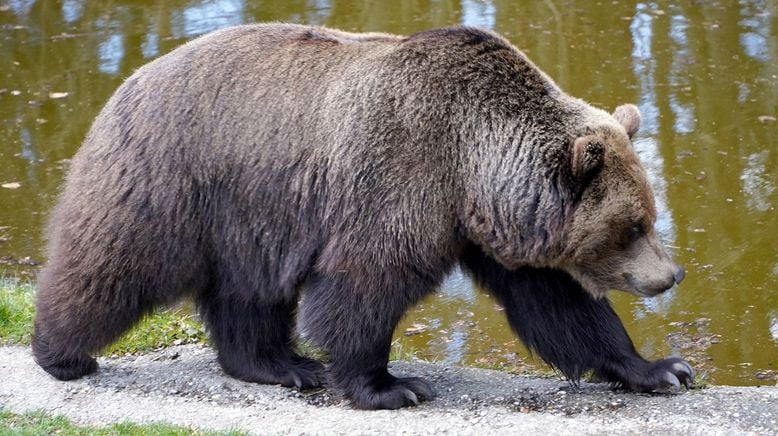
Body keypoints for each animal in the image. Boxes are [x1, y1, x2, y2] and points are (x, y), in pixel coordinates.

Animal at [34, 23, 692, 410]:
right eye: (633, 225)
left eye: (651, 214)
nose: (669, 276)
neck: (472, 165)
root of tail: (132, 78)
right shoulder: (399, 176)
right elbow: (363, 285)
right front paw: (392, 385)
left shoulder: (496, 232)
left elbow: (560, 305)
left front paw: (660, 368)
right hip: (177, 180)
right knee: (113, 264)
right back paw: (62, 355)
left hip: (249, 217)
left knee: (248, 295)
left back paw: (283, 365)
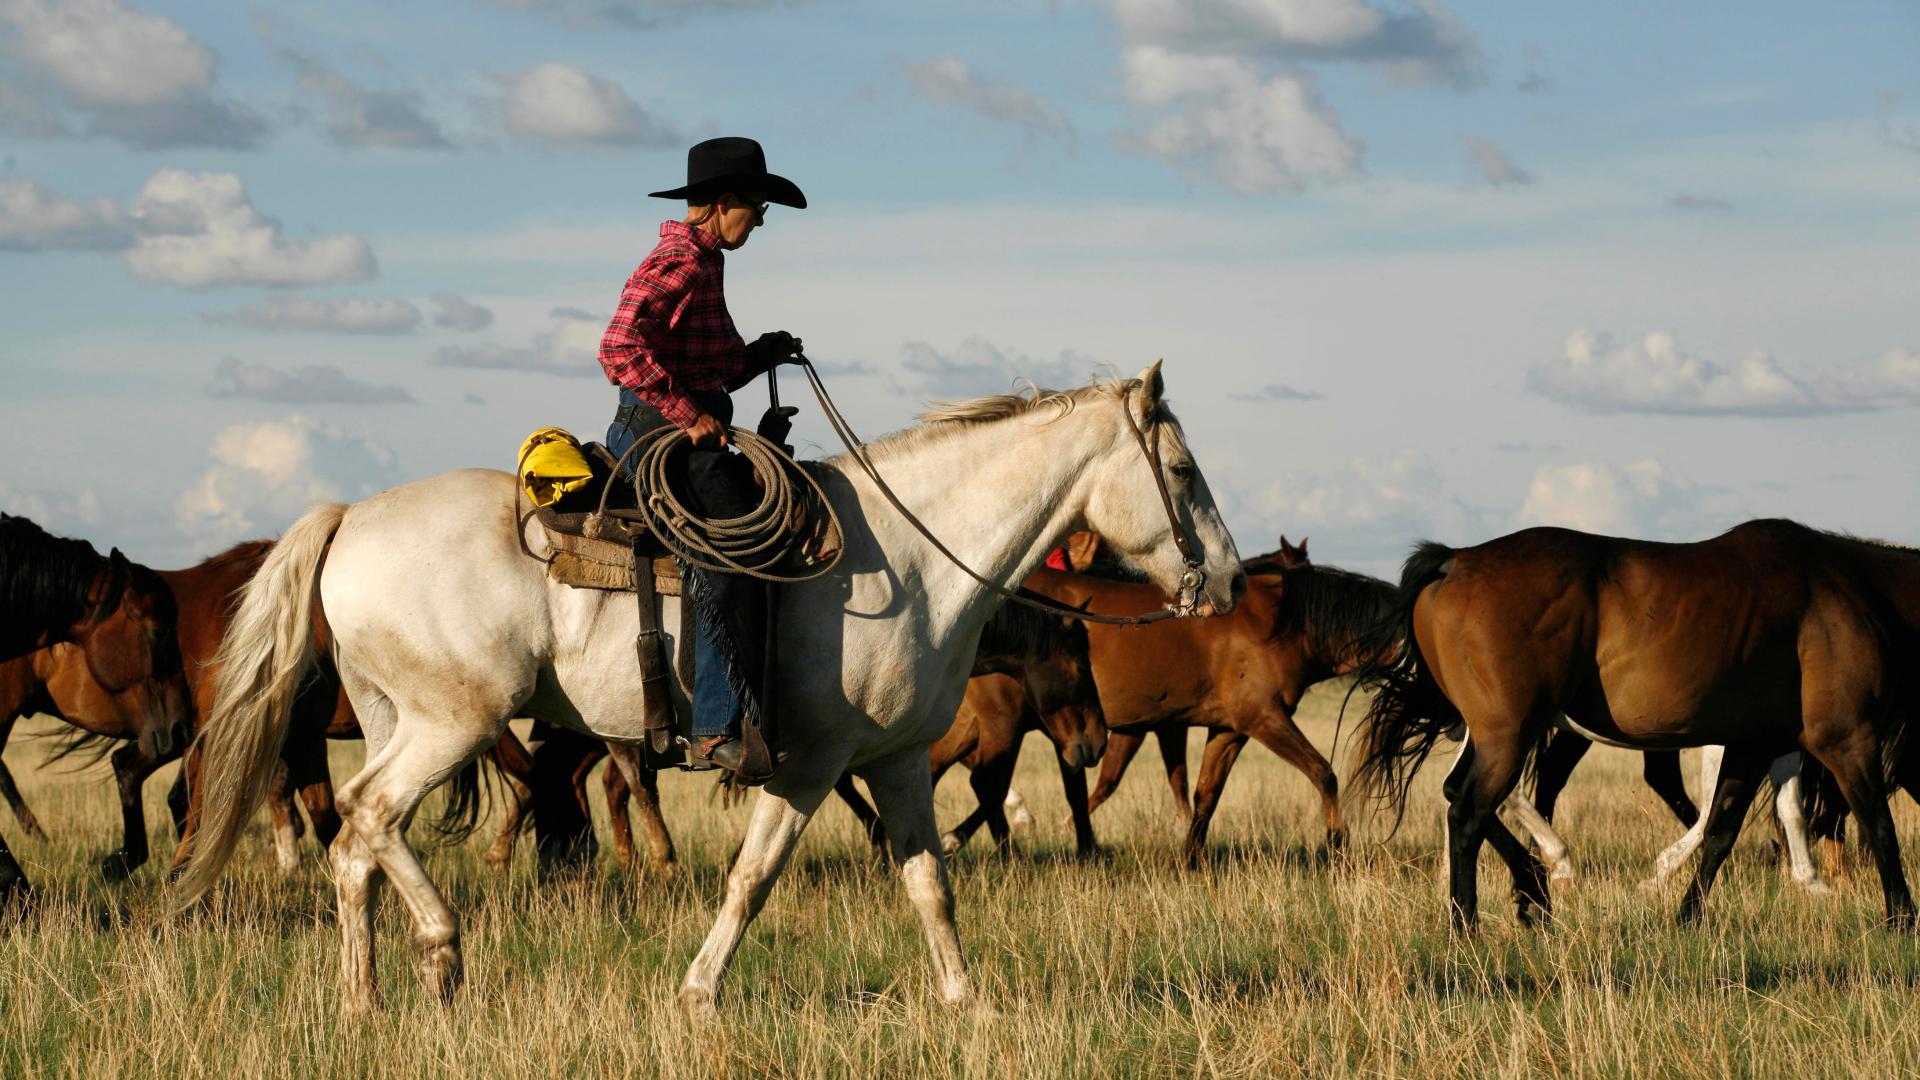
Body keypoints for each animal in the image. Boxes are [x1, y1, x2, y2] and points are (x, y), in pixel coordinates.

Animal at [176, 365, 1244, 1014]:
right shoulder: (808, 766)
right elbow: (752, 878)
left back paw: (369, 994)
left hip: (401, 717)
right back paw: (439, 951)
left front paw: (966, 1005)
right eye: (1184, 468)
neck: (913, 556)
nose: (1228, 581)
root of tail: (351, 515)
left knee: (357, 840)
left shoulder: (896, 761)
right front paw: (696, 994)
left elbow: (930, 884)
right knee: (366, 815)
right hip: (455, 720)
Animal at [1351, 518, 1920, 926]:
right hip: (1509, 737)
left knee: (1463, 797)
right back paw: (1471, 920)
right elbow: (1880, 825)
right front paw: (1902, 917)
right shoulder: (1848, 739)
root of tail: (1454, 561)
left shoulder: (1753, 745)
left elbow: (1721, 830)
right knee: (1470, 810)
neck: (1852, 591)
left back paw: (1533, 892)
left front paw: (1689, 916)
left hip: (1503, 736)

....

--- REQUIRED WORK ---
Copy out every line of the data in which the word "back" is found.

--- SOLUTION ---
right back paw: (62, 355)
left back paw: (283, 365)
left back paw: (369, 994)
right back paw: (439, 951)
right back paw: (1471, 920)
left back paw: (1533, 892)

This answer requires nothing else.